TASKS FOR THIS EXERCISE:
A. Reproduce the passage of the power-analysis patent claims that begins at the words "41. The method" and stops after "execution of instructions.".
B. Carry on the power-analysis patent claims from where the text stops.

40. A method of concealing data processing occurring in a CPU from
power analysis during the execution of a program, the method
comprising: (i) at a point during the execution of the program,
inserting a random number of program counter cycles instruction
fetch cycles, (ii) while the random number of instruction fetch
cycles are occurring, fetching instructions from memory, executing
those instructions in program sequence, but inhibiting updating of
normal memory locations based on the execution of those
instructions; and (iii) at the conclusion of said random number of
instructions, then recommencing normal program execution by
refetching the same instructions which were initially fetched while
the random number of instruction fetch cycles were occurring, but
when the instructions are refetched, updating memory locations in a
normal manner for the CPU.
41. The method of claim 40 wherein the insertion of said random
number of program counter cycles instruction fetch cycles is
controlled by s state of a random instruction mask control
flag.
42. The method of claim 40 wherein, while the random number of
instruction fetch cycles are occurring, updating a dummy memory
location based on the execution of instructions.
43. A method of concealing data processing occurring in a CPU from
power analysis during the execution of a program, the method
comprising: (i) at a point during the execution of the program,
inserting a random number of program counter cycles instruction
fetch cycles; and (ii) while the random number of instruction fetch
cycles are occurring, mimicking power consumption associated with
(a) fetching instructions from memory, (b) executing those
instructions in program sequence, and (c) writing results to memory
registers.
44. A data processor comprising: an arithmetic logic unit; a
control flag register; a plurality of registers for normally
receiving output of the arithmetic logic unit in response to an
arithmetic instruction and in response to a first state of said
control flag register; and a dummy register for receiving output of
the arithmetic logic unit, in lieu of one of the plurality of
registers, in response to an instruction and in response to a
second state of said control flag register.
45. The data processor of claim 44 further comprising: a first
program counter; a second program counter; the first and second
program counters being responsive to the state of said control flag
register so that the first program counter is enabled when said
control flag register is in said first state and so that the second
program counter is enabled when said control flag register is in
said second state; and wherein an enabled one of said first and
second program counters fetches instructions from an instruction
memory.
46. The data processor of claim 45 wherein the arithmetic logic
unit outputs the results of an arithmetic instruction fetched by
the first program counter to one of said plurality of registers and
the arithmetic logic unit outputs the results of an arithmetic
instruction fetched by the second program counter to said dummy
register.

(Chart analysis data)
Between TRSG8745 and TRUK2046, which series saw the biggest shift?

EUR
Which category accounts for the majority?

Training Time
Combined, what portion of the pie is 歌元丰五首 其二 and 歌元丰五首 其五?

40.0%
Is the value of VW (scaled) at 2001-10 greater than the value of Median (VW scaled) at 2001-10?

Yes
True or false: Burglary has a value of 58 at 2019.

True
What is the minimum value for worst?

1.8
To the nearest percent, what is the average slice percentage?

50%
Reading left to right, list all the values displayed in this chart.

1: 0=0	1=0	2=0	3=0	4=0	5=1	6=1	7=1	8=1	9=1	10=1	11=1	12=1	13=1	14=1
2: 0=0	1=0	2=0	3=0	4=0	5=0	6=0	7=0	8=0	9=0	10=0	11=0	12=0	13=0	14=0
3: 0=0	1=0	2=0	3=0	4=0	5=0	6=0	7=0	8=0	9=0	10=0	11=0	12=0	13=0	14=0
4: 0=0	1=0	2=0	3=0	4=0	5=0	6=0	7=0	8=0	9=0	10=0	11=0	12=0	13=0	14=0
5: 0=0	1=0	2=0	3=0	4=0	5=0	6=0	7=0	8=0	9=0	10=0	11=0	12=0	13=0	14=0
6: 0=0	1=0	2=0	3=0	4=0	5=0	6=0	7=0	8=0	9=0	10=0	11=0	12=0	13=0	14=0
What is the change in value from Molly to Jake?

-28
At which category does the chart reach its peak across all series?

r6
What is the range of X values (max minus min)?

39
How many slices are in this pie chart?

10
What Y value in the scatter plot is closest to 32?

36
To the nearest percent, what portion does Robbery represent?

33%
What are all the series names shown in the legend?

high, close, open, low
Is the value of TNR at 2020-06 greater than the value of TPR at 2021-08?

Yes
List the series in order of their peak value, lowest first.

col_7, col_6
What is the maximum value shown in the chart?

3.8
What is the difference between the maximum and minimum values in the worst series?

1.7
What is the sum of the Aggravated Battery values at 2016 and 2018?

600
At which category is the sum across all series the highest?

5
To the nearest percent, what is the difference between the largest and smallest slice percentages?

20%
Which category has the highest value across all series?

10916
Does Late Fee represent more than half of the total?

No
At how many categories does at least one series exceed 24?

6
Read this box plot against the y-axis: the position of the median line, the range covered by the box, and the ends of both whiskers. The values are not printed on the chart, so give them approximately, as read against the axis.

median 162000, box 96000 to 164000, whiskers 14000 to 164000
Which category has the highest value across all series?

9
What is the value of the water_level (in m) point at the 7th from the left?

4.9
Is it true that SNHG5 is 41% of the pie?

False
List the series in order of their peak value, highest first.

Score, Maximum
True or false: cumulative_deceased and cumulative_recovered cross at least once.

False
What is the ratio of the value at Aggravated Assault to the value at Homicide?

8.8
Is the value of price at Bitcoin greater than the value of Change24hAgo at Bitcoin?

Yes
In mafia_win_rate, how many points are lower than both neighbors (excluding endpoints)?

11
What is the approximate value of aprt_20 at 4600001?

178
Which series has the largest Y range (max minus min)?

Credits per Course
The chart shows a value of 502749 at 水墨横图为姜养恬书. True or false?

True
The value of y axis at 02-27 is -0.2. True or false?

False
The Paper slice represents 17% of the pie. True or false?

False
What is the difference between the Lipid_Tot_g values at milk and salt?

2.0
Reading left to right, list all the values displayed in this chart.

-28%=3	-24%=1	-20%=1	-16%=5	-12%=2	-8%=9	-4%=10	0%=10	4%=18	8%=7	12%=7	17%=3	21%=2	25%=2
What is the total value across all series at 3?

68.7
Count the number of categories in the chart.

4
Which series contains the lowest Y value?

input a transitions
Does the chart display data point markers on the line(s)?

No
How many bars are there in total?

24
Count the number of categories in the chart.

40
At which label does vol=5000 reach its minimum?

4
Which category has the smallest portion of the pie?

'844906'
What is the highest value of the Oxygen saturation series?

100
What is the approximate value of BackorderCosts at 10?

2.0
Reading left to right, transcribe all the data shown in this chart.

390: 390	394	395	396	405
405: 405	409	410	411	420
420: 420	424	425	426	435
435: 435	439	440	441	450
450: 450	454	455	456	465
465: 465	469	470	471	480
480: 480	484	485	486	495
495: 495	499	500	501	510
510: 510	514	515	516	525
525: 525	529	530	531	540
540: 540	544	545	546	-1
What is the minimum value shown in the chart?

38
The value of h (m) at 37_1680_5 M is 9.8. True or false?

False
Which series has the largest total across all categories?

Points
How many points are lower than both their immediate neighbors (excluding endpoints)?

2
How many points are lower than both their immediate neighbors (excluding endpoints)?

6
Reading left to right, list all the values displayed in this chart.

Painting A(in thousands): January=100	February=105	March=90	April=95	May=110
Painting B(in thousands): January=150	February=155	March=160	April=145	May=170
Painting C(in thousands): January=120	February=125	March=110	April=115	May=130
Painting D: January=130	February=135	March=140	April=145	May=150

EXPECTED OUTPUTS:
A.
41. The method of claim 40 wherein the insertion of said random
number of program counter cycles instruction fetch cycles is
controlled by s state of a random instruction mask control
flag.
42. The method of claim 40 wherein, while the random number of
instruction fetch cycles are occurring, updating a dummy memory
location based on the execution of instructions.

B.
47. The data processor of claim 46 wherein the dummy register has
no output for transferring data to the arithmetic logic unit.
48. The data processor of claim 47 wherein the registers and the
dummy register each have an associated logic gate for controlling
the transfer of data to the registers and to the dummy register,
the associated logic gates being controlled by the state of said
control flag register.
49. The data processor of claim 44 wherein the dummy register has
no output for transferring data to the arithmetic logic unit.
50. The data processor of claim 44 wherein the registers and the
dummy register each have an associated logic gate for controlling
the transfer of data to the registers and to the dummy register,
the associated logic gates being controlled by the state of said
control flag register.
51. A cryptographic bus architecture comprising: a random number
generator having a plurality of random number outputs at which a
multi-bit random number is output; a plurality of bi-directional
bus drivers, each bi-directional bus driver having at least one
input for receiving at least one of said random number outputs; and
a bus coupling at least one of said plurality of bi-directional bus
drivers to at least another of said bi-directional bus drivers;
Wherein di-directional bus drivers that are coupled to a common
line of said bus are controlled by a common selected one of said
random number outputs.
52. The cryptographic bus architecture as claimed in claim 51
wherein said plurality of random number outputs is camouflaged.
53. The cryptographic bus architecture as claimed in claim 51
wherein at least one of said plurality of bi-directional bus
drivers comprises a normally inverting tri-state buffer and at
least another one of said plurality of bi-directional bus drivers
comprises a normally non-inverting tri-state buffer.
54. The cryptographic bus architecture as claimed in claim 51
further comprising a set of dual rails coupled to said plurality of
bi-directional bus drivers, the set of dual rails coupling said bus
to a CPU or to memory.
55. The cryptographic bus architecture as claimed in claim 51
wherein the random number generator is responsive to a control
signal for causing said random number generator to emit a new
random number.
56. The cryptographic bus architecture as claimed in claim 55
wherein the control signal is generated by a processor.
57. The cryptographic bus architecture as claimed in claim 56
wherein the control signal is generated by said processor in
response to a software instruction.
58. A method of preventing a breach of security comprising the
steps of: sending encrypted bits over a bus; and randomly toggling
the polarity of said encrypted bits on said bus.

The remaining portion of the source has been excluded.